> _REQUIRED ACTIONS_:
• a. What is the theme of the first issue of Lucky Peach, according to the review of the magazine below?
• b. Write the next part of the Lucky Peach magazine review below, picking up right after its last line.
══ TEXT
I find the magazine shoved into my mailbox, and the first thing I notice is the image on the back cover: a gorgeous, perfect bowl of ramen. While studying food culture in Italy, I received a gift subscription to Lucky Peach magazine, the latest project from celebrity chef and New York restauranteur David Chang. I’ve been in Italy for three months and my craving for spicy Asian food is off the charts. Looking at the photo is torturous.

Front Cover
Back Cover

I pass it around to some of my classmates –not unlike sex-deprived teenage boys might pass around a single copy of Hustler– and we all groan at the sight of noodles, nori and runny egg yolk. But the lust-inducing recipes and raw nudity on the cover (ok, maybe naked chickens don’t count) is where the porn comparisons end. It is a food magazine, but not like one you’ve seen before. This one’s from the cool kids, the bad boy of the culinary world, indie publishing darling McSweeney’s and star contributors like Anthony Bourdain, Harold McGee and Ruth Reichl.

At worst, Lucky Peach is a piece of pop culture created to stroke the egos of its narcissistic creators and encourage the god-like worship of chefs. At best, it’s a high-caliber literary work from creative food professionals doing cool things with their friends. Either way you look at it, the magazine is created in the image of its makers –unruly, testosterone-driven, egotistical, inventive and obsessive. And ultimately it’s the makers, not the food, on display in Lucky Peach.

In the era of dying print publications, Lucky Peach is a 175-page publication without a single ad. (Well, actually there are two ads: one for the Lucky Peach iPad app that is still in development, and one for a McSweeney’s cookbook.) Each quarterly issue will have a theme and the first is spot on with the hippest food trend: ramen.

Lucky Peach isn’t for your average food media audience who dog-ear recipes while making grocery lists. The magazine is written in an ultra-casual tone with a more than healthy dose of profanity, slang and restaurant jargon. Its target is hard-core foodies –the kind that go to underground supper clubs, already know that ramen is the new cupcake, and hate the term foodie.  At $10 a pop, it’s pricey. Readers get a physically superior magazine with heavy matte paper and exceptional design. Readers also get a glimpse into an exclusive culinary clique.

The opening article is a travelogue of Chang and fellow editor Peter Meehan’s ramen research trip to Japan. The 16-page spread documents the drunken ramen binge interspersed with noodle-praising expletives, the idol worship of Toyko’s master ramen chefs and two accounts of Chang vomiting from overindulgence.

In one of only two pieces by women, Ruth Reichl reports on her instant ramen taste test. In a maternal tone, Reichl insists on tossing the ramen packet. “Throw out the packaged soup mix. Trust me… This is not something you want to eat.”  Yet turn the page and naughty chef Chang uses that disgusting seasoning packet in a series of instant ramen recipes including potato chip dip and a riff on the Italian classic cacio e pepe.

cacio e pepe

This use of a lowbrow ingredient is not for the sake of irony. In another article, the ingredient-driven cuisine popularized by Alice Waters –who is not a formally trained chef– is lambasted in a rambling conversation on mediocrity between Chang, Bourdain and fellow New York chef Wylie Dufresne:


Wylie: Ingredient-driven food, what the fuck does that mean?
════
══ RAW DATA
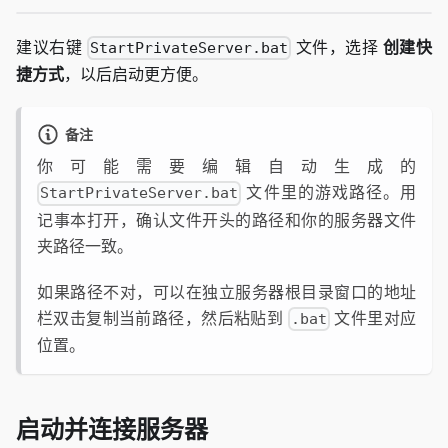
建议右键
文件，选择
创建快
StartPrivateServer.bat
捷方式
，以后启动更方便。
备注
你可能需要编辑自动生成的
文件里的游戏路径。用
StartPrivateServer.bat
记事本打开，确认文件开头的路径和你的服务器文件
夹路径一致。
如果路径不对，可以在独立服务器根目录窗口的地址
栏双击复制当前路径，然后粘贴到
文件里对应
.bat
位置。
启动并连接服务器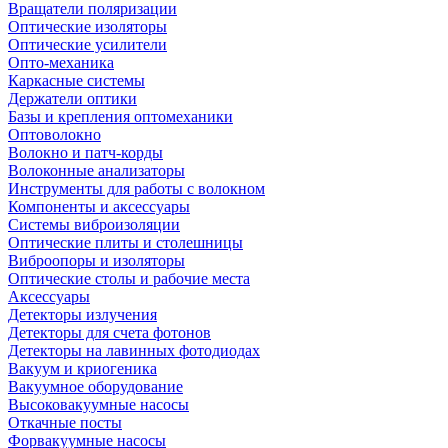
Вращатели поляризации
Оптические изоляторы
Оптические усилители
Опто-механика
Каркасные системы
Держатели оптики
Базы и крепления оптомеханики
Оптоволокно
Волокно и патч-корды
Волоконные анализаторы
Инструменты для работы с волокном
Компоненты и аксессуары
Системы виброизоляции
Оптические плиты и столешницы
Виброопоры и изоляторы
Оптические столы и рабочие места
Аксессуары
Детекторы излучения
Детекторы для счета фотонов
Детекторы на лавинных фотодиодах
Вакуум и криогеника
Вакуумное оборудование
Высоковакуумные насосы
Откачные посты
Форвакуумные насосы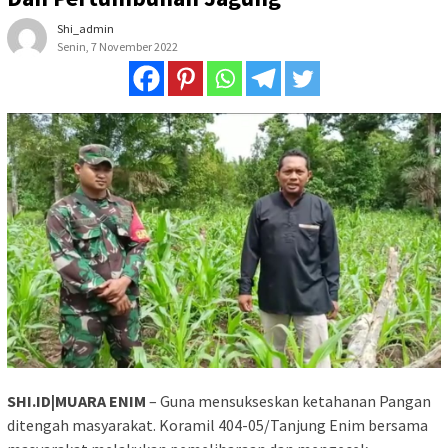
Shi_admin
Senin, 7 November 2022
SHI.ID|MUARA ENIM
– Guna mensukseskan ketahanan Pangan
ditengah masyarakat. Koramil 404-05/Tanjung Enim bersama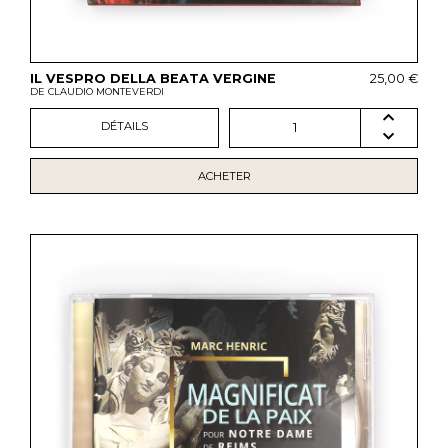
IL VESPRO DELLA BEATA VERGINE
25,00 €
DE CLAUDIO MONTEVERDI
DÉTAILS
1
ACHETER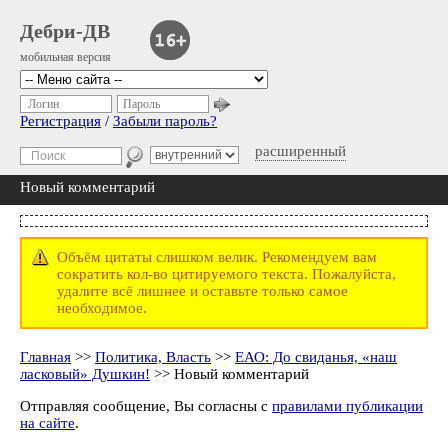
Дебри-ДВ
мобильная версия
Логин
Пароль
Регистрация
/
Забыли пароль?
расширенный
Новый комментарий
Объём цитаты слишком велик. Рекомендуем вам
сократить кол-во цитируемого текста. Пожалуйста,
удалите всё лишнее и оставьте только самое
необходимое.
Главная
>>
Политика, Власть
>>
ЕАО: До свиданья, «наш
ласковый» Душкин!
>> Новый комментарий
Отправляя сообщение, Вы согласны с
правилами публикации
на сайте
.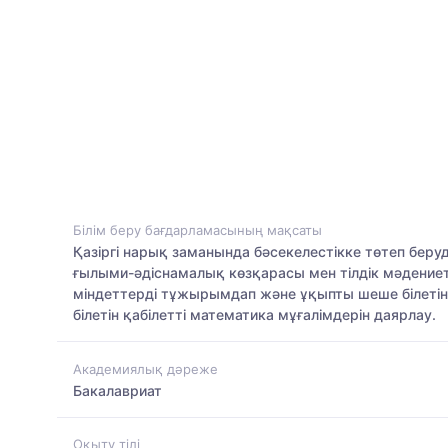
Білім беру бағдарламасының мақсаты
Қазіргі нарық заманында бәсекелестікке төтеп беруд
ғылыми-әдіснамалық көзқарасы мен тілдік мәдениет
міндеттерді тұжырымдап және ұқыпты шеше білетін,
білетін қабілетті математика мұғалімдерін даярлау.
Академиялық дәреже
Бакалавриат
Оқыту тілі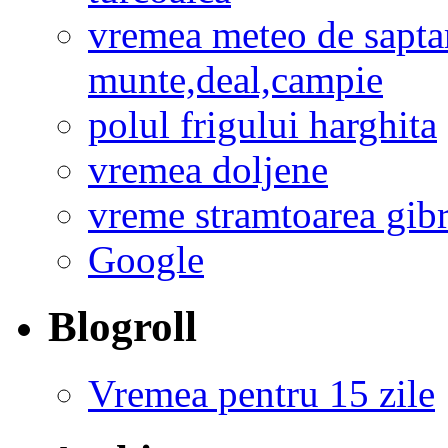
vremea meteo de sapta
munte,deal,campie
polul frigului harghita
vremea doljene
vreme stramtoarea gibr
Google
Blogroll
Vremea pentru 15 zile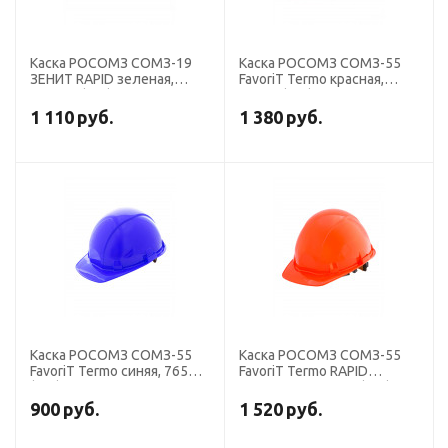
Каска РОСОМЗ СОМЗ-19
Каска РОСОМЗ СОМЗ-55
ЗЕНИТ RAPID зеленая,
FavoriT Termo красная,
719819 (х15)
76516 (х20)
1 110
руб.
1 380
руб.
Каска РОСОМЗ СОМЗ-55
Каска РОСОМЗ СОМЗ-55
FavoriT Termo синяя, 76518
FavoriT Termo RAPID
(х20)
оранжевая, 76714 (х15)
900
руб.
1 520
руб.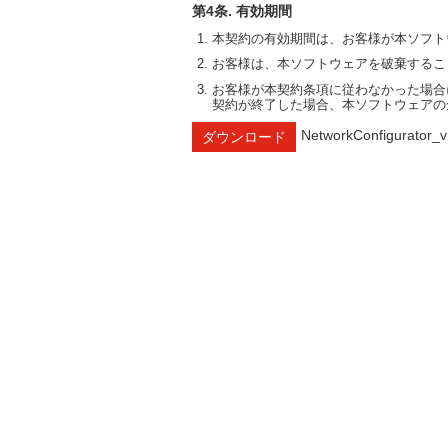
第4条. 有効期間
本契約の有効期間は、お客様が本ソフト
お客様は、本ソフトウェアを破棄するこ
お客様が本契約条項に従わなかった場合
契約が終了した場合、本ソフトウェアの
NetworkConfigurator_v
ダウンロード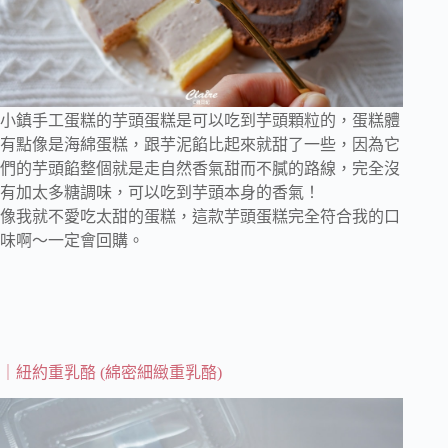
小鎮手工蛋糕的芋頭蛋糕是可以吃到芋頭顆粒的，蛋糕體
有點像是海綿蛋糕，跟芋泥餡比起來就甜了一些，因為它
們的芋頭餡整個就是走自然香氣甜而不膩的路線，完全沒
有加太多糖調味，可以吃到芋頭本身的香氣！
像我就不愛吃太甜的蛋糕，這款芋頭蛋糕完全符合我的口
味啊～一定會回購。
｜紐約重乳酪 (綿密細緻重乳酪)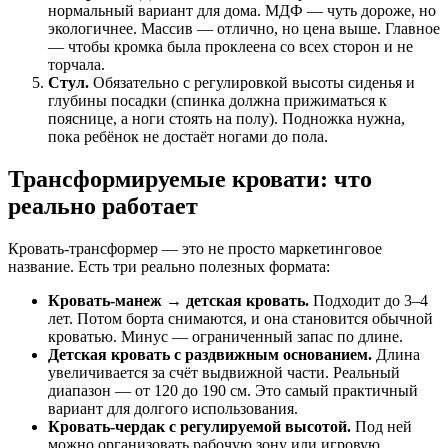
нормальный вариант для дома. МДФ — чуть дороже, но
экологичнее. Массив — отлично, но цена выше. Главное
— чтобы кромка была проклеена со всех сторон и не
торчала.
Стул.
Обязательно с регулировкой высоты сиденья и
глубины посадки (спинка должна прижиматься к
пояснице, а ноги стоять на полу). Подножка нужна,
пока ребёнок не достаёт ногами до пола.
Трансформируемые кровати: что
реально работает
Кровать-трансформер — это не просто маркетинговое
название. Есть три реально полезных формата:
Кровать-манеж → детская кровать.
Подходит до 3–4
лет. Потом борта снимаются, и она становится обычной
кроватью. Минус — ограниченный запас по длине.
Детская кровать с раздвижным основанием.
Длина
увеличивается за счёт выдвижной части. Реальный
диапазон — от 120 до 190 см. Это самый практичный
вариант для долгого использования.
Кровать-чердак с регулируемой высотой.
Под ней
можно организовать рабочую зону или игровую.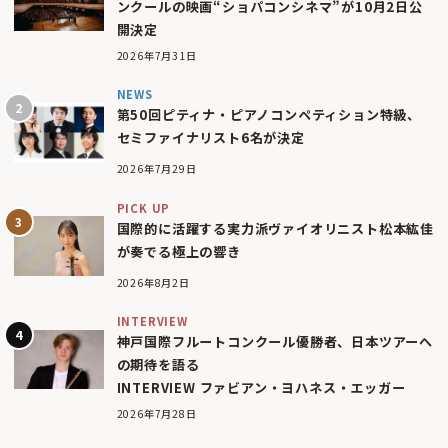
ンクールの映画“ショパコンシネマ”が10月2日公
開決定
2026年7月31日
NEWS
第50回ピティナ・ピアノコンペティション特級、
セミファイナリスト6名が決定
2026年7月29日
PICK UP
国際的に活躍する実力派ヴァイオリニスト松本紘佳
が奏でる極上の響き
2026年8月2日
INTERVIEW
神戸国際フルートコンクール優勝者、日本ツアーへ
の期待を語る
INTERVIEW ファビアン・ヨハネス・エッガー
2026年7月28日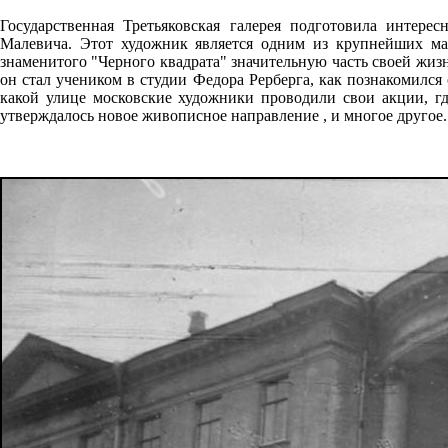
Государственная Третьяковская галерея подготовила интер
Малевича. Этот художник является одним из крупнейших мас
знаменитого "Черного квадрата" значительную часть своей жиз
он стал учеником в студии Федора Рерберга, как познакомился
какой улице московские художники проводили свои акции, гд
утверждалось новое живописное направление , и многое другое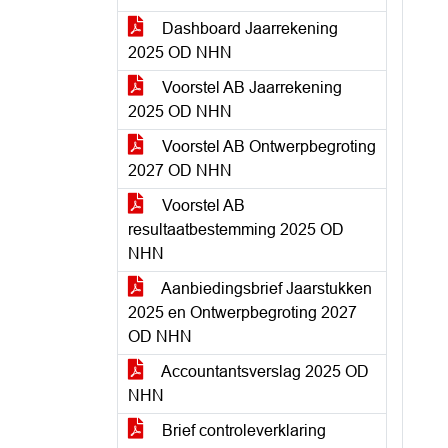
Dashboard Jaarrekening
2025 OD NHN
Voorstel AB Jaarrekening
2025 OD NHN
Voorstel AB Ontwerpbegroting
2027 OD NHN
Voorstel AB
resultaatbestemming 2025 OD
NHN
Aanbiedingsbrief Jaarstukken
2025 en Ontwerpbegroting 2027
OD NHN
Accountantsverslag 2025 OD
NHN
Brief controleverklaring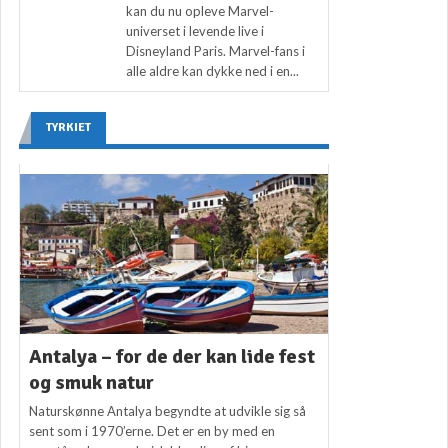
kan du nu opleve Marvel-
universet i levende live i
Disneyland Paris. Marvel-fans i
alle aldre kan dykke ned i en...
TYRKIET
Antalya – for de der kan lide fest
og smuk natur
Naturskønne Antalya begyndte at udvikle sig så
sent som i 1970’erne. Det er en by med en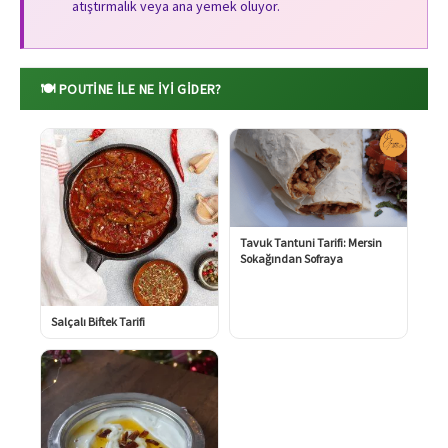
atıştırmalık veya ana yemek oluyor.
🍽️ POUTINE ILE NE İYI GIDER?
Tavuk Tantuni Tarifi: Mersin
Sokağından Sofraya
Salçalı Biftek Tarifi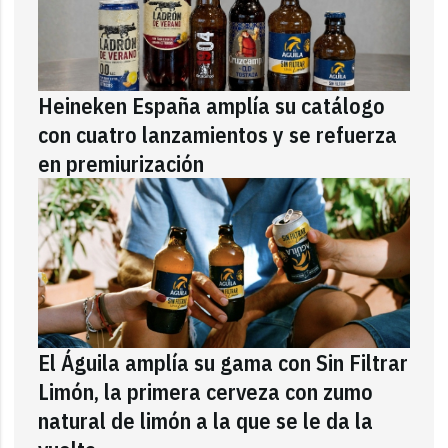
Heineken España amplía su catálogo
con cuatro lanzamientos y se refuerza
en premiurización
El Águila amplía su gama con Sin Filtrar
Limón, la primera cerveza con zumo
natural de limón a la que se le da la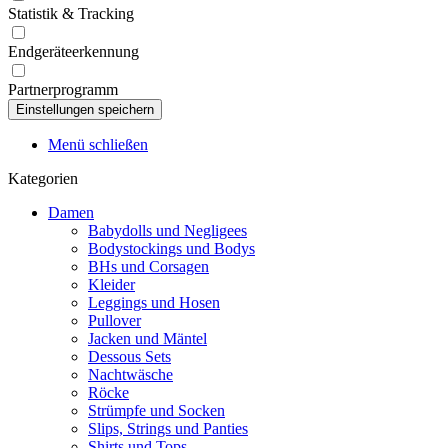
Statistik & Tracking
Endgeräteerkennung
Partnerprogramm
Menü schließen
Kategorien
Damen
Babydolls und Negligees
Bodystockings und Bodys
BHs und Corsagen
Kleider
Leggings und Hosen
Pullover
Jacken und Mäntel
Dessous Sets
Nachtwäsche
Röcke
Strümpfe und Socken
Slips, Strings und Panties
Shirts und Tops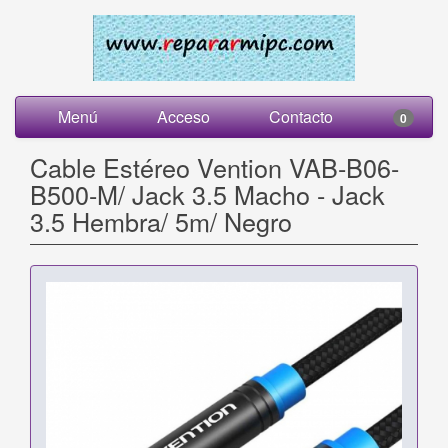
Menú
Acceso
Contacto
0
Cable Estéreo Vention VAB-B06-
B500-M/ Jack 3.5 Macho - Jack
3.5 Hembra/ 5m/ Negro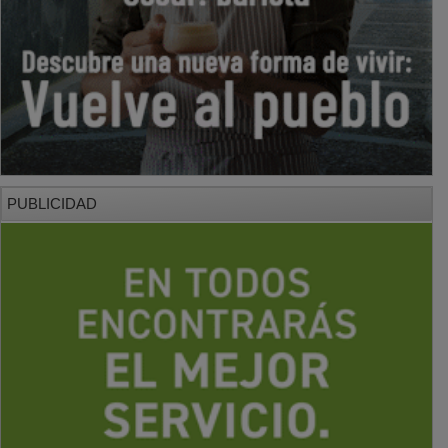
PUBLICIDAD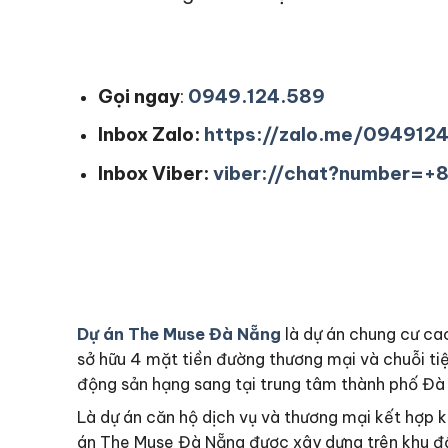
Gọi ngay
:
0949.124.589
Inbox Zalo:
https://zalo.me/094912
Inbox Viber:
viber://chat?number=
Dự án The Muse Đà Nẵng
là
dự án chung cư ca
sở hữu 4 mặt tiền đường thương mại và chuỗi ti
động sản hạng sang tại trung tâm thành phố Đà
Là dự án căn hộ dịch vụ và thương mại kết hợp
án The Muse Đà Nẵng được xây dựng trên khu đấ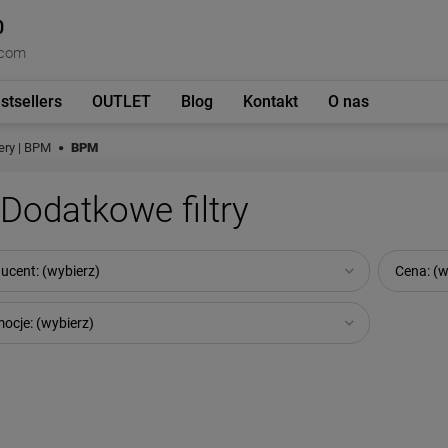
0
.com
stsellers
OUTLET
Blog
Kontakt
O nas
ery | BPM
BPM
Dodatkowe filtry
ucent: (wybierz)
Cena: (w
ocje: (wybierz)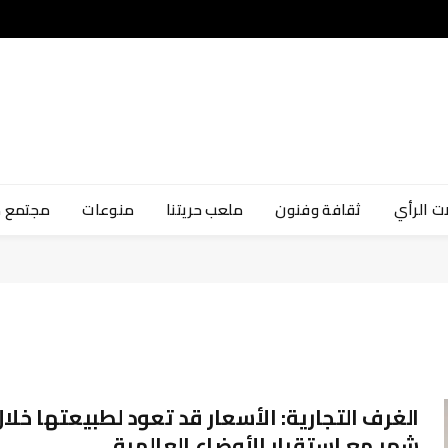
ت الرأي
ثقافة وفنون
ملعب حريتنا
منوعات
مجتمع 
الغرف التجارية: الأسعار قد تعود لطبيعتها خلا
شهر مع استقرار الأوضاع العالمية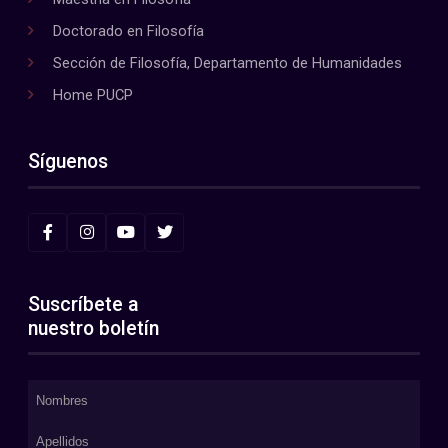
Doctorado en Filosofía
Sección de Filosofía, Departamento de Humanidades
Home PUCP
Síguenos
Suscríbete a
nuestro boletín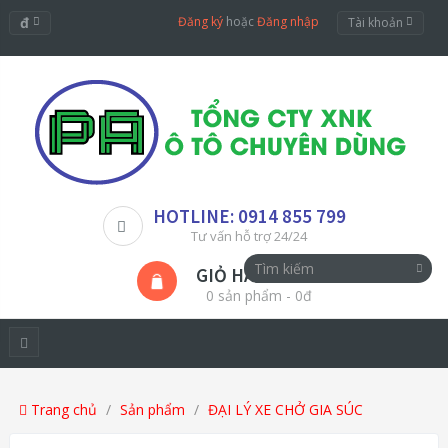
đ
Đăng ký
hoặc
Đăng nhập
Tài khoản
HOTLINE: 0914 855 799
Tư vấn hỗ trợ 24/24
GIỎ HÀNG
0 sản phẩm - 0đ
Trang chủ
Sản phẩm
ĐẠI LÝ XE CHỞ GIA SÚC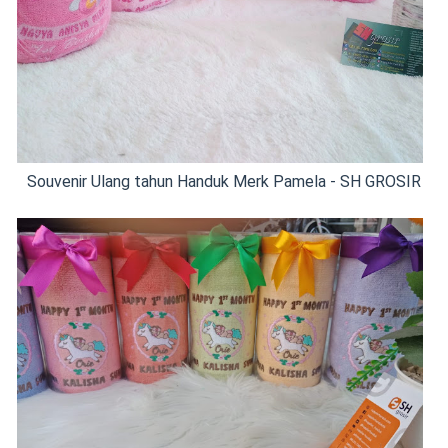
Souvenir Ulang tahun Handuk Merk Pamela - SH GROSIR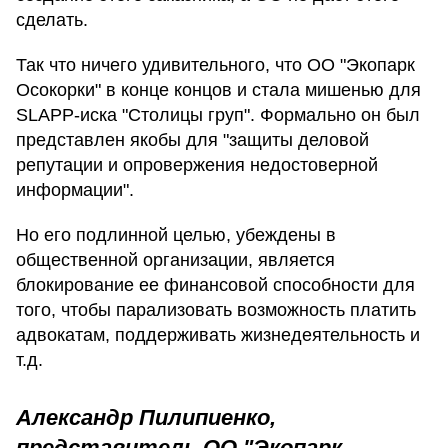
сделать.
Так что ничего удивительного, что ОО "Экопарк
Осокорки" в конце концов и стала мишенью для
SLAPP-иска "Столицы груп". Формально он был
представлен якобы для "защиты деловой
репутации и опровержения недостоверной
информации".
Но его подлинной целью, убеждены в
общественной организации, является
блокирование ее финансовой способности для
того, чтобы парализовать возможность платить
адвокатам, поддерживать жизнедеятельность и
т.д.
Александр Пилипиенко,
представитель ОО "Экопарк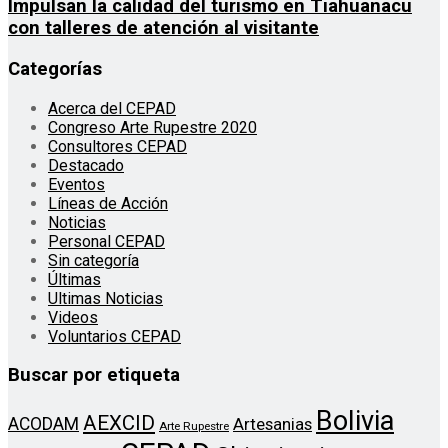
Impulsan la calidad del turismo en Tiahuanacu
con talleres de atención al visitante
Categorías
Acerca del CEPAD
Congreso Arte Rupestre 2020
Consultores CEPAD
Destacado
Eventos
Líneas de Acción
Noticias
Personal CEPAD
Sin categoría
Últimas
Ultimas Noticias
Videos
Voluntarios CEPAD
Buscar por etiqueta
Bolivia
AEXCID
ACODAM
Artesanias
Arte Rupestre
════
> _TASK RESPONSES_:
• a. Ramen.

• b.
Anthony: Okay, it means taking three or four pretty good ingredients or very good ingredients or superb ingredients and doing as little as possible-

Wylie: It’s called cooking… That farm to table bullshit… Come on. There’s just too much of it.

Anthony: Farm to table is saying right up front that it is —to use the dreaded phrase— ingredient-driven rather than chef-creativity-driven or technique-driven. It’s saying that the most important thing is where it comes from, how it was grown, who grew it, and not what you do with it. It’s basically patting yourself on the back for being there.

Wylie: But that’s not cooking. We’re talking about cooking. We are cooks. We should have a responsibility to cook. The fact that we’re talking about ingredients rather than what people are doing with the ingredients is a mistake. Do something to it. That’s showing that you have skill.

Dufresne’s diatribe on farm-to-table cuisine justifies his existence. His conclusion that ingredients are secondary to the golden touch of a skilled cook secures he and his buddies’ position as the Creators in the food universe.

The recipes in Lucky Peach echo that attitude. Heavy on technique, they require a high level of kitchen skills and are probably not for the average home cook. For example, in the introduction to one recipe Chang writes:

This recipe is not for a final dish, or something I’d put on a menu, or something that’s been fully optimized for home cooking. What it is is a blueprint for making a tonkotsu-ish broth in a short period of time—it’s more about the principle than the technique. In this case, we use a pressure cooker to extract a ton of flavor out of the bones quickly, but pressure-cooking the stock for too long also clarifies it. So this is a hybrid method, cooked partially under pressure.

Readers are privy to the ramen broth recipe from Chang’s Michelin-starred restaurant Momofuku, a guide to fresh alkaline noodles, and approximately 20 ways to cook an egg with a full-spread chart to illustrate yolk texture.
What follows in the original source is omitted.